Much hand-wringing in the Pittsburgh Post-Gazette over continued population decline in Pittsburgh, Allegheny County, and the metro region.

I agree: Pittsburgh has some big problems.

But we’re not alone in terms of urban core areas slowly losing population:

from http://www.census.gov/popest/counties/CO-EST2004-08.html:
the first figure is the 2004 estimate; the second figure is the 2003 estimate:

Philadelphia County, PA 1,470,151 1,476,953
Middlesex County, MA 1,464,628 1,466,561 (this is the biggest of Boston’s suburban counties)
Allegheny County, PA 1,250,867 1,259,176
Cuyahoga County, OH 1,351,009 1,361,933
San Francisco County, CA 744,230 751,908
Suffolk County, MA 666,022 676,299 (this is Boston proper)
Baltimore city, MD 636,251 643,304

What’s growing in these metro areas: all the suburban counties in the Philadelphia area, the DC area, and the outlying parts of the Boston area.

What’s growing in the Pittsburgh metro area: nothing--so yes, we’ve got it worse.

DC itself (not counted as a county) is also apparently down although DC officials dispute this (see this report in the Washington Post: http://www.washingtonpost.com/wp-dyn/articles/A21111-2004Dec22.html). (Mysteriously and with no action on my part, my ability to read the Washington Post on-line has returned. The Baltimore Sun site is still acting crazy.)

Massachusetts is apparently the only state to suffer a population decline overall from 2003 to 2004--see here: http://www.boston.com/news/globe/ideas/articles/2005/04/17/shrinking_pains/.

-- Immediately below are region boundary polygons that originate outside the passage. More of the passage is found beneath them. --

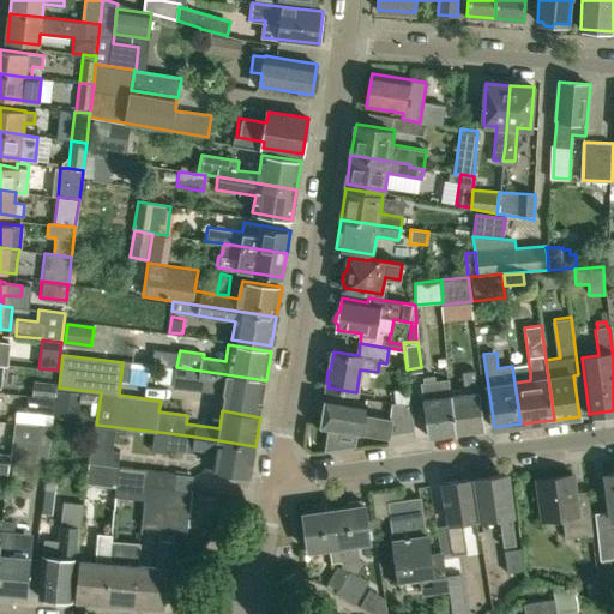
[(176,367),(174,387),(223,393),(226,395),(222,410),(260,417),(266,380),(178,367),(176,367)]
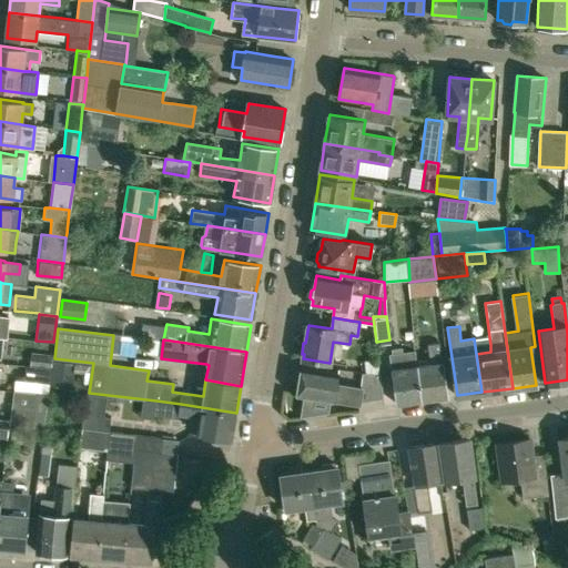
[(447,397),(445,375),(443,363),(442,363),(438,344),(428,345),(430,365),(418,367),(423,401),(447,397)]
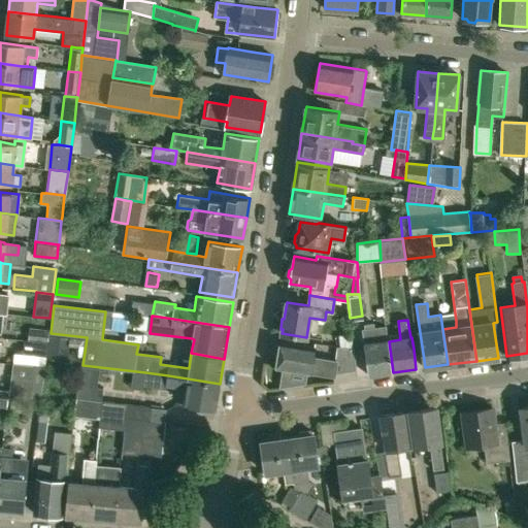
[(393,372),(389,341),(387,326),(364,329),(366,344),(364,344),(368,375),(393,372)]
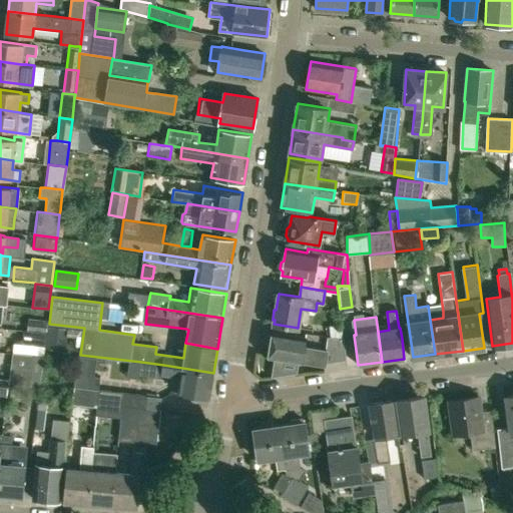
[(26,332),(45,333),(47,320),(28,318),(26,332)]
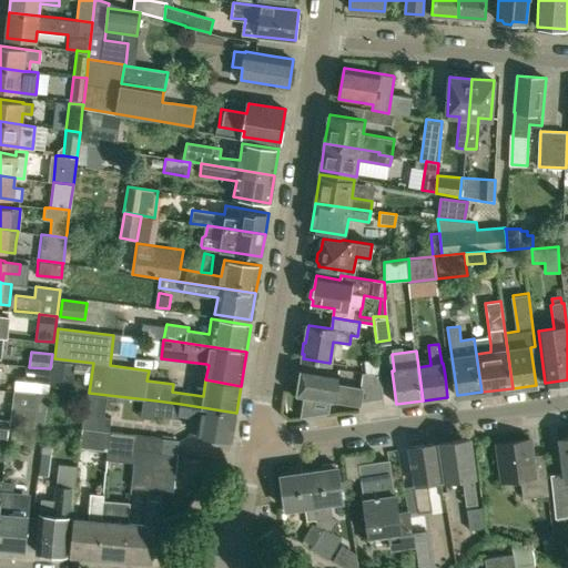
[(54,359),(52,377),(73,379),(75,362),(54,359)]
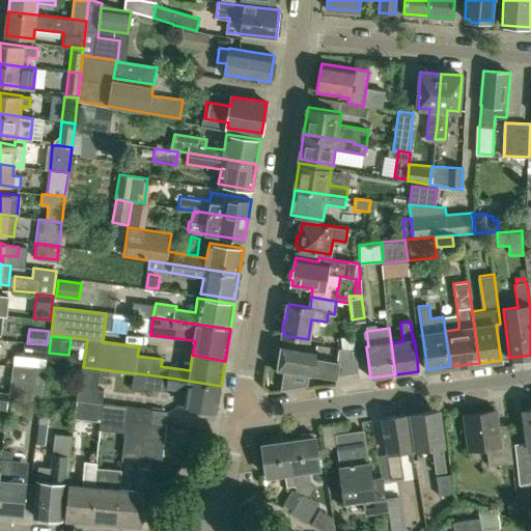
[(359,372),(356,351),(353,336),(344,336),(345,350),(340,348),(338,363),(314,360),(315,348),(282,343),(282,346),(279,347),(277,348),(276,355),(277,357),(280,358),(278,370),(336,379),(337,375),(359,372)]
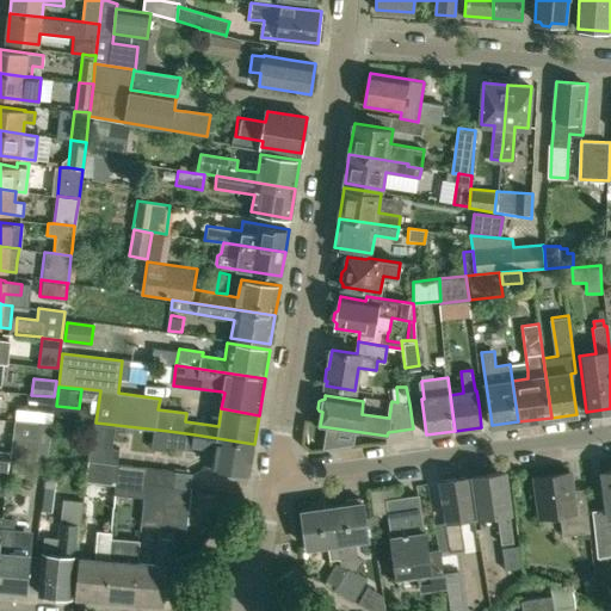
[(54,396),(31,395),(28,394),(26,409),(41,411),(39,419),(50,420),(54,396)]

My point: some places like Pittsburgh haven’t solved the post-industrial riddle. Other places have, but haven’t solved the problem of sprawl. Either way, central cities and inner-ring suburbs are losing relative to their outlying areas and older metro areas are losing relative to new ones in the south and west. While Pittsburghers are busy trying to solve the problems of this region (there are many), we would be wise not to forget that we have a national problem that may require national solutions. In another post, I will try to outline why I think this is, in fact, a problem. And someday I may think up a solution.
Keep checking back with me for that.